Question

cannot figure a way to do this problem:

An investment of $98,000 was made by a business club. The investment was split into three parts and lasted for one year. The first part of the investment earned 8% interest, the second 6%, and third 9%. The total interest from the investments was $7560. The interest from the first investment was 3 times the interest from the second.
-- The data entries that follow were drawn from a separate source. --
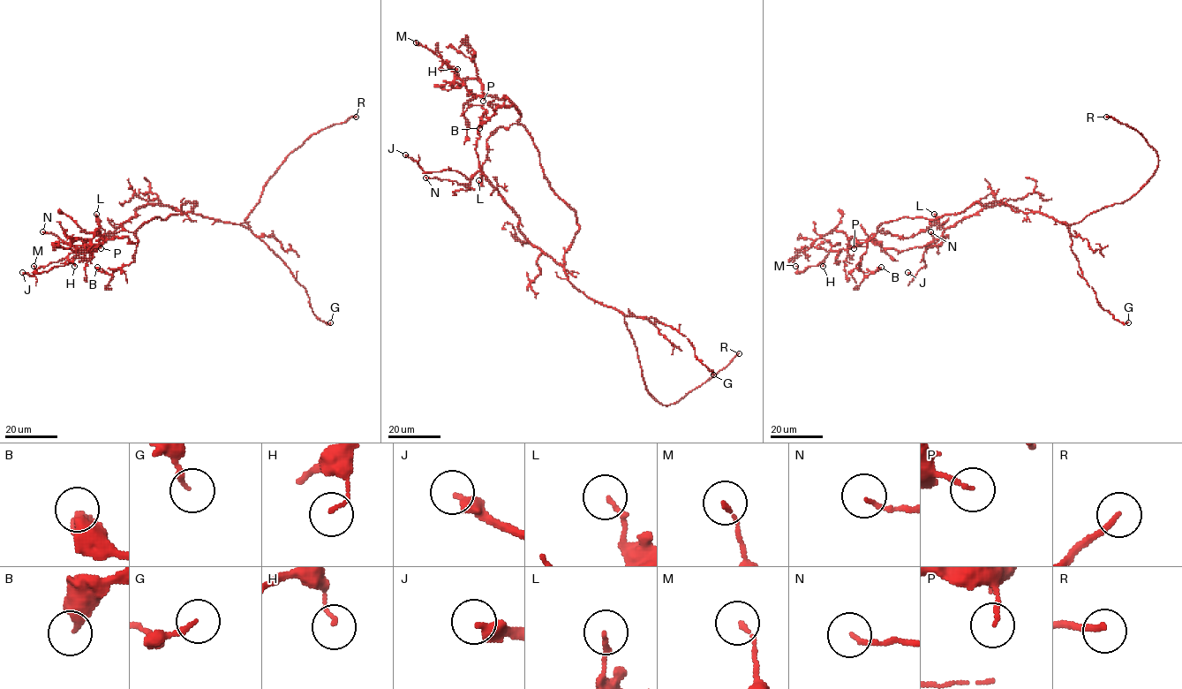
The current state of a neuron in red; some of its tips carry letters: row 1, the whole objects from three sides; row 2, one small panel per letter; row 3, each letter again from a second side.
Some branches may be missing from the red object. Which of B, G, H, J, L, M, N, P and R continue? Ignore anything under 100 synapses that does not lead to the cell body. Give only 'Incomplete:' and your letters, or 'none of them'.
Incomplete: R

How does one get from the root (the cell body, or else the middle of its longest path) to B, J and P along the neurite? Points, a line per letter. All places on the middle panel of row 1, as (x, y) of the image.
B: (565, 253), (579, 230), (576, 213), (550, 186), (530, 134), (518, 123), (516, 108), (498, 107), (479, 128)
J: (565, 253), (558, 264), (535, 247), (480, 172), (469, 179), (450, 170), (427, 172), (405, 155)
P: (565, 253), (579, 230), (576, 213), (550, 186), (530, 134), (518, 123), (519, 109), (508, 99), (483, 101)

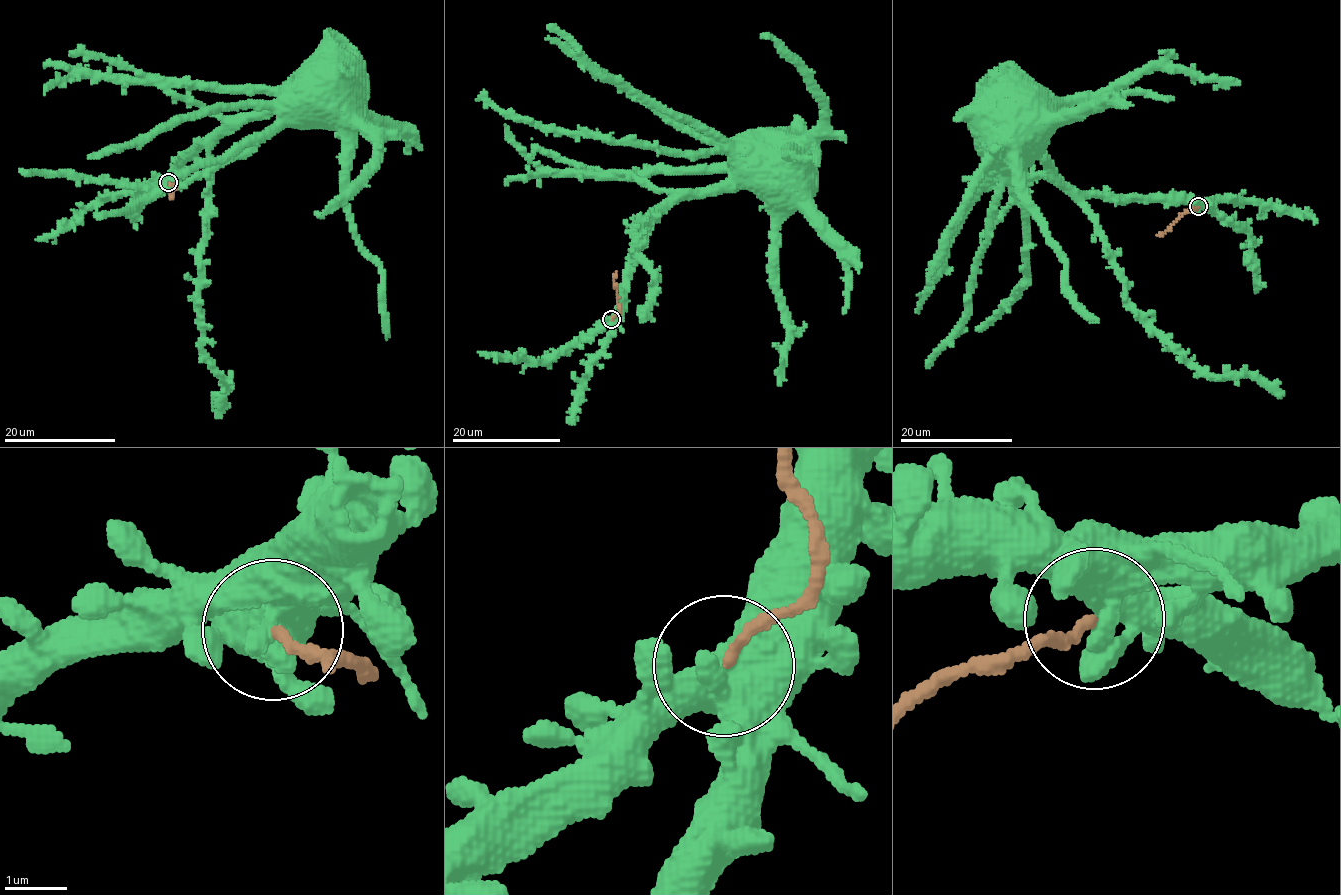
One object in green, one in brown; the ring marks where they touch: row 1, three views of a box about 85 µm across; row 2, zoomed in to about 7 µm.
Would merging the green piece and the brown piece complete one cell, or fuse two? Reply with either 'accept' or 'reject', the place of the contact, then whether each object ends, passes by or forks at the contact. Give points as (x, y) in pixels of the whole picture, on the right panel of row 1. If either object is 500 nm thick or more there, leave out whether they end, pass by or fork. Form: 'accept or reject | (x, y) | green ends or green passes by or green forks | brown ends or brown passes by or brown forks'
reject | (1198, 206)

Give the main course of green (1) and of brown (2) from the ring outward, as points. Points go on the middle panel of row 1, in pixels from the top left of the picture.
1: (612, 319), (643, 233), (672, 203), (730, 177), (731, 158), (544, 129), (477, 101)
2: (612, 319), (619, 310), (615, 270)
Find the amounts of the three parts of the investment.

so I let the three investment amounts be E, S, and N

E+S+N=98000

7500=E*.08+S*.06+N*.09
E*.08=3*S*.06

I don't know how to figure out answer past that

Answer 1

let the first Investment be x

let the second Investment be y

let the third Investment be z

given that total investment is x+y+z = 98000 ---- eq 1

let interest earned for first investment is 'a' = 0.08x

let interest earned for second investment is 'b' = 0.06y

let interest earned for third investment is 'c' = 0.09z

total interest is a + b + c = 7560

0.08x + 0.06y + 0.09z = 7560 ---- eq 2

also given that

a = 3b

=> 0.08x = 3 * 0.06y

=> 4x = 9y ---- eq 3

substituting eq 3 in eq 1 and eq 2 we get

(13/4)y + z = 98000

(0.24)y + 0.09z = 7560

solving the above two equations we get

y = 24000

z = 20000

=> x = (9/4)y = 54000

therefore

first investment = 54000 dollors

first investment = 24000 dollors

first investment = 20000 dollors

 

Answer 2

Since E = 2.25 S (from the last equation), you can eliminate E from the other two equations. Then solve two equations in two unknows (S and N).

Follow the advice that BobPursley gave to Samantha.